Unfortunately, the list_display option is causing the columnar view to appear, but only some of the objects (40 out of 85) are now displaying in the listing. I cannot deduce why certain objects are showing over the others - their fields look like they are filled similarly. It's clearly not paginating, because when I tried it on an admin of another model, it showed only 2 objects out of about 70 objects.

What might be going on here?

[UPDATE] Article Model:

class Article(models.Model):
    revision = models.ForeignKey('ArticleRevision', related_name="current_revision")
    category = models.ForeignKey('meta.Category')
    language = models.ForeignKey('meta.Language', default=get_default_language)
    created = models.DateTimeField(auto_now_add=True, editable=False)
    changed = models.DateTimeField(auto_now=True, editable=False)
    title = models.CharField(max_length=256)
    resources = models.ManyToManyField('oer.Resource', blank=True)
    image = models.ManyToManyField('media.Image', blank=True)
    views = models.IntegerField(editable=False, default=0)
    license = models.ForeignKey('license.License', default=get_default_license)
    slug = models.SlugField(max_length=256)
    difficulty = models.PositiveIntegerField(editable=True, default=0)
    published = models.NullBooleanField()
    citation = models.CharField(max_length=1024, blank=True, null=True)

Before adding list_display:

Django amdin before list_display

After adding list_display:

Django amdin after list_display

[UPDATE] This behaviour occurs only when ForeignKey fields are included in list_display tuple. Any of them.

[UPDATE] Category model code:

class Category(models.Model):
    title = models.CharField(max_length=256)
    parent = models.ForeignKey('self')
    project = models.NullBooleanField(default=False)
    created = models.DateTimeField(auto_now_add=True, editable=False)
    slug = models.SlugField(max_length=256, blank=True)

    def __unicode__(self):
        return self.title
like image 579
Varun Arora Avatar asked May 03 '13 17:05

Varun Arora


1 Answers

This behavior is caused by a foreign key relation somewhere that is not declared as nullable, but nonetheless has a null value in the database. When you have a ManyToOne relationship in list_display, the change list class will always execute the query using select_related. (See the get_query_set method in django.contrib.admin.views.ChangeList).

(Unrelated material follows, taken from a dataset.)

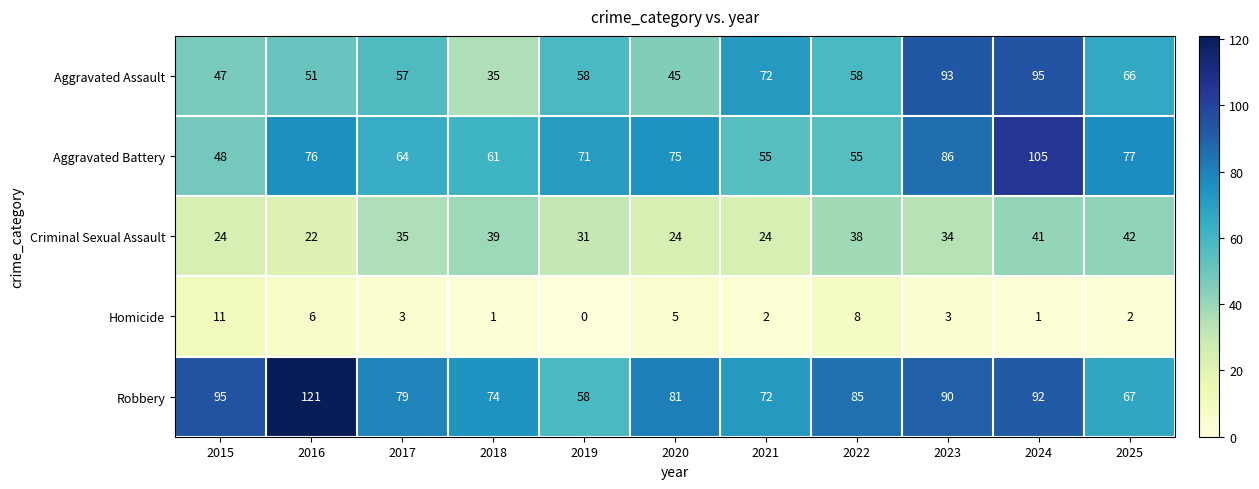

Which label corresponds to the largest value in the chart?

2016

select_related by default follows all foreign keys on each object, so any broken foreign key found by this query will cause data to drop out when the query is evaluated. This is not specific to the admin; you can interactively test it by comparing the results of Article.objects.all() to Article.objects.all().select_related().

There's no simple way to control which foreign keys the admin will look up - select_related takes some parameters, but the admin doesn't expose a way to pass them through. In theory you could write your own ChangeList class and override get_query_set, but I don't recommend that.

The real fix is to make sure your foreign key model fields accurately reflect the state of your database in their null settings. Personally, I'd probably do this by commenting out all FKs on Article other than Category, seeing if that helps, then turning them back on one by one until things start breaking. The problem doesn't have to be with a FK on an article itself; if a revision, language or category has a broken FK that will still cause the join to miss rows. Or if something they relate to has a broken FK, etc etc.